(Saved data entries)
=== Begin Enclosure ===

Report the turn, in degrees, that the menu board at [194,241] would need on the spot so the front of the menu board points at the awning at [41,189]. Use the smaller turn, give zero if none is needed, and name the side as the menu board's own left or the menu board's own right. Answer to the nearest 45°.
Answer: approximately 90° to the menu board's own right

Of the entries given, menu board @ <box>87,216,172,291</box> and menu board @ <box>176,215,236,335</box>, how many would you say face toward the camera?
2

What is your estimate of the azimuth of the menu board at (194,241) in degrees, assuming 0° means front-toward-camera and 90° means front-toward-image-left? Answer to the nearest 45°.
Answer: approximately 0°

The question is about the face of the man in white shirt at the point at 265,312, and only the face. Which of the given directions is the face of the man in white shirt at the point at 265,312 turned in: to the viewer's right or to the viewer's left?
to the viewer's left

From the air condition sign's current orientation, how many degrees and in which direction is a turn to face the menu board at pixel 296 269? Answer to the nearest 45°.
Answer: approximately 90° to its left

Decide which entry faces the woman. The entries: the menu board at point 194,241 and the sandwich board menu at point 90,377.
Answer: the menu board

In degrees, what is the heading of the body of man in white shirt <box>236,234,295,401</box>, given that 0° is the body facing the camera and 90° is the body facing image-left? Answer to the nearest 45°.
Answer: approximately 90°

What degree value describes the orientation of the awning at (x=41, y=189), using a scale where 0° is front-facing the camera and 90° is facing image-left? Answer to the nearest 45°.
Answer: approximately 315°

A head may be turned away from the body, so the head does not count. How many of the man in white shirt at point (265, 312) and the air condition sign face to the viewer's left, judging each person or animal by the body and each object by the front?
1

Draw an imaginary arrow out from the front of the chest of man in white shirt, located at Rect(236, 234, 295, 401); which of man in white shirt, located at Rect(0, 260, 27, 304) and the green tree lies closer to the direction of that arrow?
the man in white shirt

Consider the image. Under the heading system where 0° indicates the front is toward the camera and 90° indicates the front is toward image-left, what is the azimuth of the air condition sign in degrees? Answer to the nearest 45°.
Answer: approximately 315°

=== End Enclosure ===

**WHAT THIS TASK INVOLVES**
Recast the records as a Markdown table with the columns Row (a running number) and Line, covering only the lines from the one containing "What degree value" through the end of the records, both included. Leave out blank lines.

**TASK OUTPUT**
| Row | Line |
|---|---|
| 1 | What degree value describes the orientation of the awning at (x=41, y=189), using a scale where 0° is front-facing the camera and 90° is facing image-left? Answer to the nearest 45°. |
| 2 | Answer: approximately 315° |
| 3 | A head may be turned away from the body, so the head does not count. How many of the man in white shirt at point (265, 312) and the air condition sign face to the viewer's left, judging each person or animal by the body and each object by the front? |
| 4 | 1 |
| 5 | Draw an imaginary arrow out from the front of the chest of man in white shirt, located at Rect(236, 234, 295, 401); which of man in white shirt, located at Rect(0, 260, 27, 304) and the green tree lies closer to the direction of that arrow? |
| 6 | the man in white shirt |
| 7 | Consider the image. Under the heading system where 0° indicates the front is toward the camera and 90° indicates the front is toward image-left, what is the azimuth of the air condition sign in degrees? Answer to the nearest 45°. |
| 8 | Answer: approximately 315° |